When nibbling with punches, you should never have less than two times the material thickness under the punch. To do so could cause side-loading of your tools. Nibbling with a pitch less than the material’s thickness is like putting a power drill right on the edge of a piece of material. Pull the trigger, and it will walk right off the edge; before you know it, you’ll have tool wear because of side loading.

Also, watch for edge quality problems when nibbling. Whenever you punch large holes with a round punch, you will have scalloped edges, which can become especially apparent when punching thick stock. If you’re using a punch with shear, the scalloped edge will be more pronounced and might not be acceptable. To minimize this, you should use a flat-bottom punch. The downside is that this will require full blanking pressure, because you’re using the full bearing surface of the tool. The upside is that the flat-bottom approach will eliminate the heavier scallop you would receive from a punch with shear.

If scalloped edges are acceptable, using a punch with shear can certainly be a good approach, and it can lower the punching force.
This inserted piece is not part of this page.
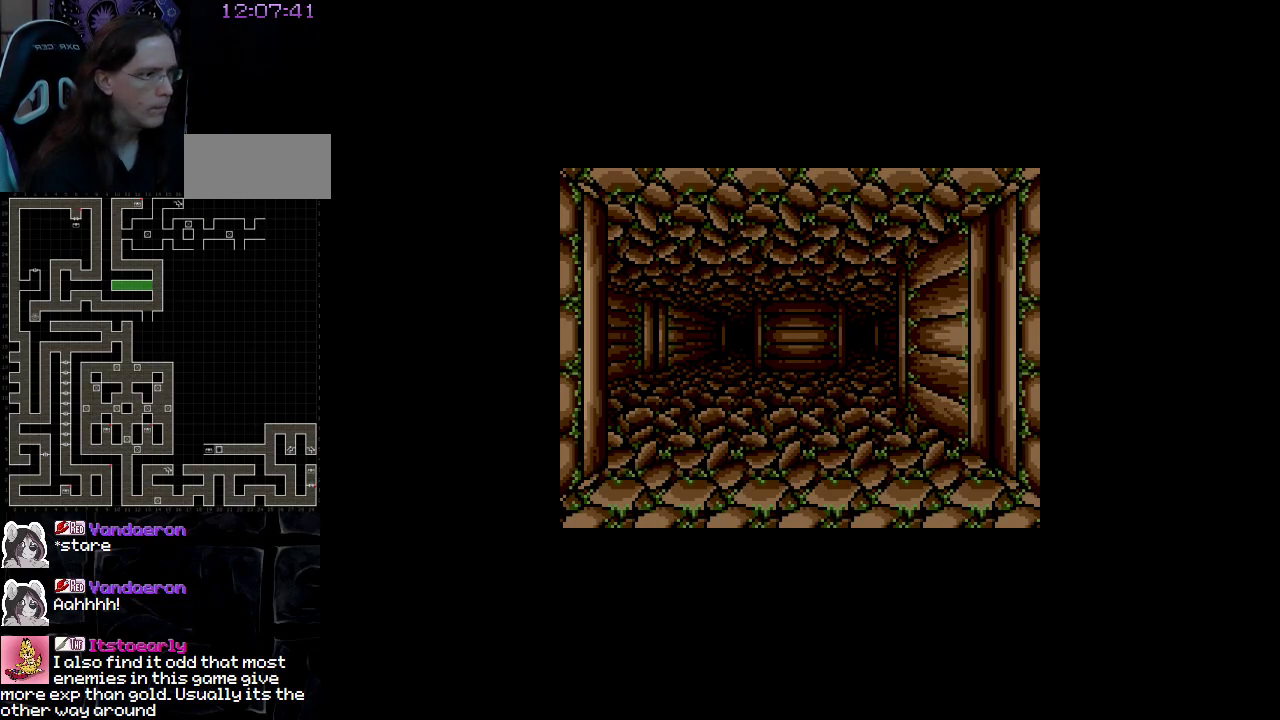
{"buttons": [], "events": [[300, "DPAD_UP", "down"], [500, "DPAD_UP", "up"]]}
Still, it’s never a good practice to use the shear of the punch just to bring the tonnage of the hit within the limitations of the machine.

Material Handling with a Punching Press

When punching thick material, slug pulling usually isn’t a problem; gravity works to the process’s advantage. But in many other cases, you need to accommodate for physical realities when punching 0.25-inch-thick material and beyond, and this includes material handling.

When punching thin material, you have many part removal and handling options. You can go the conventional route and micro tab parts in place, to be shaken out later, or you could use speciality tools like V-line punches and dies that put a groove in the material. That groove allows parts to be hand-bent, eliminating a downstream forming operation. Parts also can be snapped apart, revealing an edge that requires no deburring.

With stock that’s 14 gauge and thicker, though, you’ll likely need to resort to traditional micro tabbing—and you need to make sure those tabs are sufficiently narrow and of the right number for each part. If you have 0.375-inch-thick material with two 0.010-inch. tabs on the corners of your parts, you don’t have a shake-and-break sheet; you have a bang-and-break sheet. Removing those parts will be difficult, to put it mildly.

You need to ensure you have tabs in enough places to hold the piece in place during the punching cycle, but you also need the tabs to be thin and sparse enough so material handlers can break out the parts efficiently. Determining the optimal tab size for your product comes from experience, and it is dependent on the sharpness of the tools and the tool radius. For instance, a rectangular part with sharp corners will require a different tab than a rectangle with radius corners. A common practice for using square and rectangle punches in thicker material is to add a small radius (0.010 in.) to the tools, so they don’t crack in the corners.

Heavy-duty punching machines should have heavy-duty work holders in good working order, with multiple clamps exerting significant force. This allows the machine to manipulate plates up to about 440 pounds, depending on the machine model you have. If a plate exceeds this, you can slow the material’s traverse speed. Of course, if you’re punching such a large sheet or plate, you won’t be breaking any speed records anyway. You should also lubricate the sheet, use heavy-duty tooling, and possibly use punches with additional back taper.